Concatenates rows of multiple tables into one. Internally uses pandas.concat() over the rows axes, this means that the same semantics applies. All indexes are ignored.

Example:

>>> from ppc_robot_lib.reporting.transformation import concat
>>> concat(table_a, table_b, table_c)

Parameters:: tables (list[DataFrame]) – Tables to concat.
Return type:: DataFrame
Returns:: Concatenated DataFrames.

Sorting

sort_values(table, order, inplace=True)[source]

Sorts the table by one or more columns.

Example:

>>> from ppc_robot_lib.steps.transformations import SortStep
>>> from ppc_robot_lib.utils.types import Order, OrderBy
>>> SortStep("in_table", order=[
...     OrderBy("Impressions", Order.DESC),
...     OrderBy("CampaignName", Order.ASC),
... ])

Parameters:

table (DataFrame) – Input table.
order (list[OrderBy] | tuple[OrderBy, ...]) – List of ppc_robot_lib.utils.types.OrderBy objects that specify the sorting order.
inplace (bool) – Perform inplace sorting?

Return type:

DataFrame

Returns:

Sorted table. If inplace=True, the same instance is returned.

Renaming Columns

suffix_columns(table, suffix, except_cols=None, inplace=True)[source]

Suffixes column names with the given suffix. If a column name is listed in except_cols, its name is kept as-is.
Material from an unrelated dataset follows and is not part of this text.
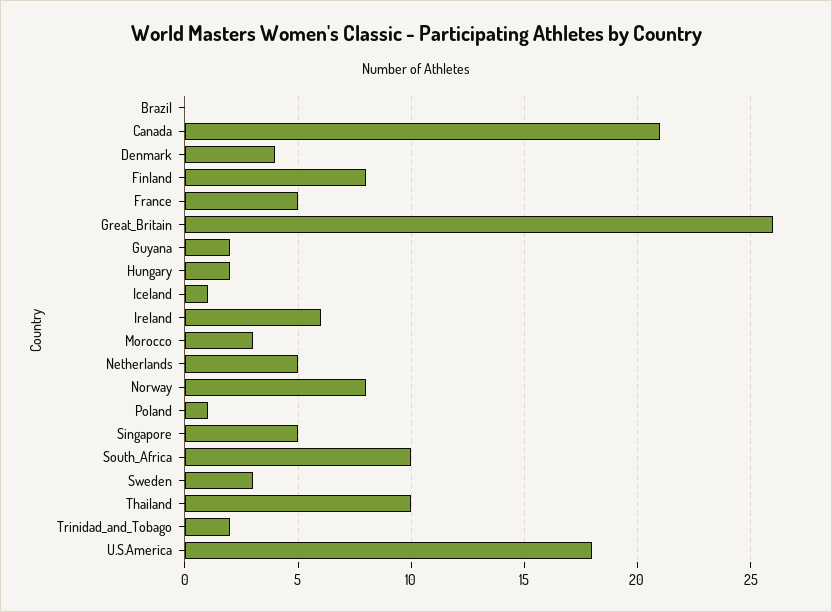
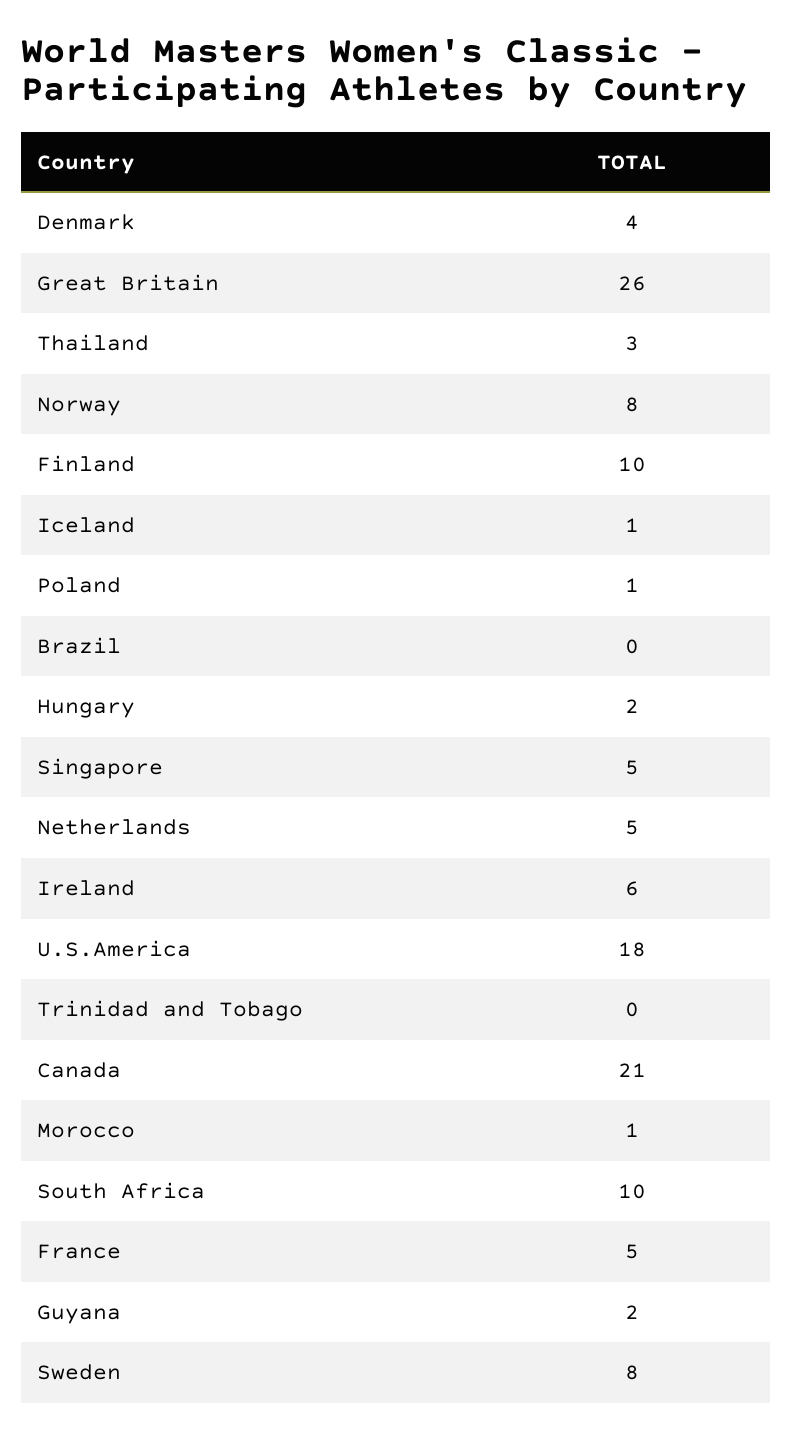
Finland: 8 -> 10
Morocco: 3 -> 1
Sweden: 3 -> 8
Thailand: 10 -> 3
Trinidad_and_Tobago: 2 -> 0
If the inplace parameter is set to True (the default), it is

Example:

>>> from ppc_robot_lib.reporting.transformation import suffix_columns
>>> suffix_columns(performance, '_yday', except_cols=['Id', 'CampaignName'])

Parameters:

table (DataFrame) – Input table.
suffix (str) – Suffix to add to column names.
except_cols (list[str]) – List of collumn names that will not be suffixed.

Return type:

DataFrame

Returns:

Updated table. If inplace=True, the same instance is returned.

Grouping and Aggregations

Grouping and aggregations are very specific operations, so there are no universal steps for these operations. Use grouping operations from Pandas: Group By: split-apply-combine

Utilities

add_client_id(table, column)[source]

Add a new column to the table that contains with Client ID from task context.

Example: :rtype: None

>>> from ppc_robot_lib.steps.transformations import AddClientIdStep
>>> AddClientIdStep("table", "client_id")